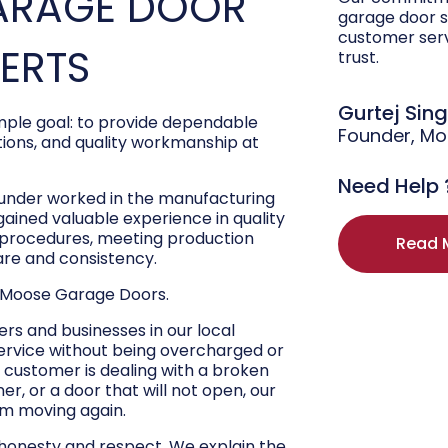
ARAGE DOOR
garage door s
customer ser
PERTS
trust.
Gurtej Sin
ple goal: to provide dependable
Founder, M
ons, and quality workmanship at
Need Help 
ounder worked in the manufacturing
 gained valuable experience in quality
r procedures, meeting production
Read 
are and consistency.
 Moose Garage Doors.
s and businesses in our local
ervice without being overcharged or
 customer is dealing with a broken
r, or a door that will not open, our
hem moving again.
 honesty and respect. We explain the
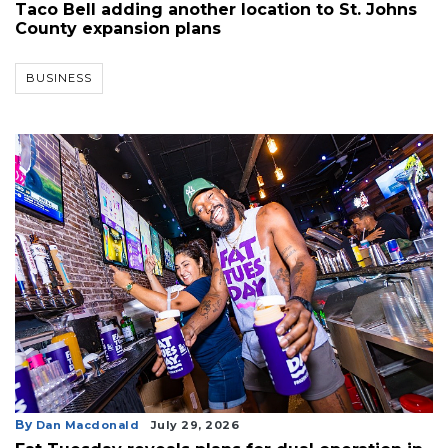
Taco Bell adding another location to St. Johns
County expansion plans
BUSINESS
By
Dan Macdonald
July 29, 2026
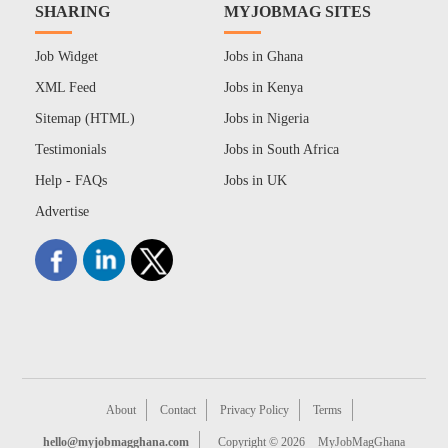
SHARING
MYJOBMAG SITES
Job Widget
Jobs in Ghana
XML Feed
Jobs in Kenya
Sitemap (HTML)
Jobs in Nigeria
Testimonials
Jobs in South Africa
Help - FAQs
Jobs in UK
Advertise
About
Contact
Privacy Policy
Terms
hello@myjobmagghana.com
Copyright © 2026
MyJobMagGhana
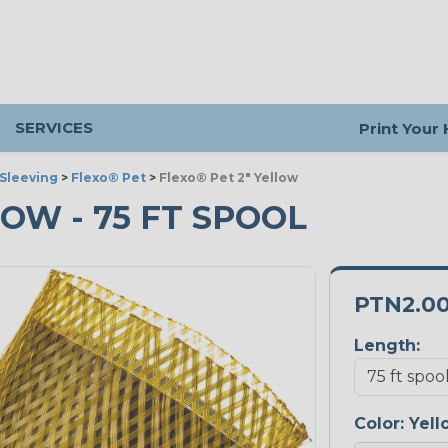
SERVICES
Print Your
Sleeving
>
Flexo® Pet
>
Flexo® Pet 2" Yellow
LOW - 75 FT SPOOL
PTN2.0
Length:
Color:
Yell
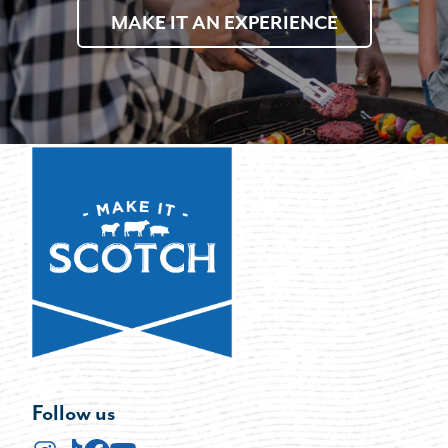
MAKE IT AN EXPERIENCE
Follow us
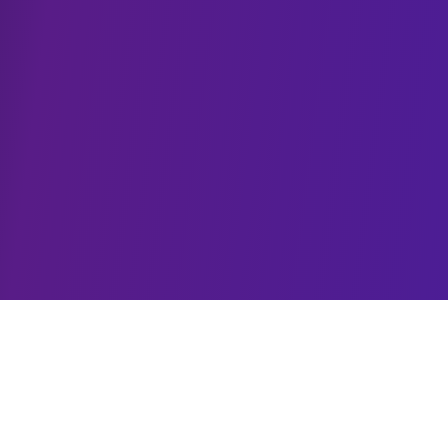
MCP Solutions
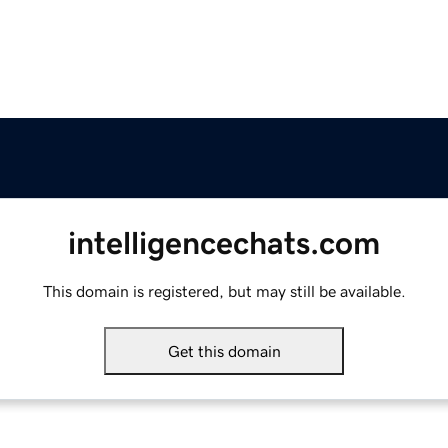
intelligencechats.com
This domain is registered, but may still be available.
Get this domain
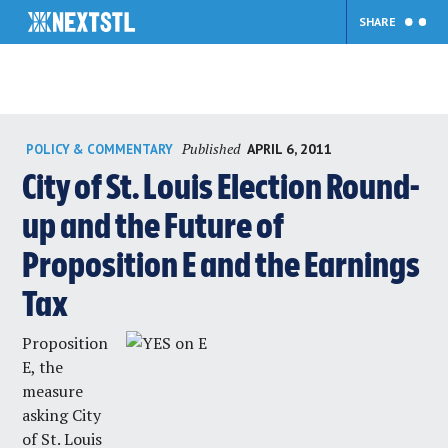
SHARE
Skip
Published
APRIL 6, 2011
POLICY & COMMENTARY
to
content
City of St. Louis Election Round-
up and the Future of
Proposition E and the Earnings
Tax
Proposition
E, the
measure
asking City
of St. Louis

————————

**ASSIGNMENT**
Within the entries above, the lines from the one with "Get this domain" through the final line are to be printed exactly, with the pictures removed.

**RESULT OF THIS TASK**
Get this domain
SHARE
Skip
Published
APRIL 6, 2011
POLICY & COMMENTARY
to
content
City of St. Louis Election Round-
up and the Future of
Proposition E and the Earnings
Tax
Proposition
E, the
measure
asking City
of St. Louis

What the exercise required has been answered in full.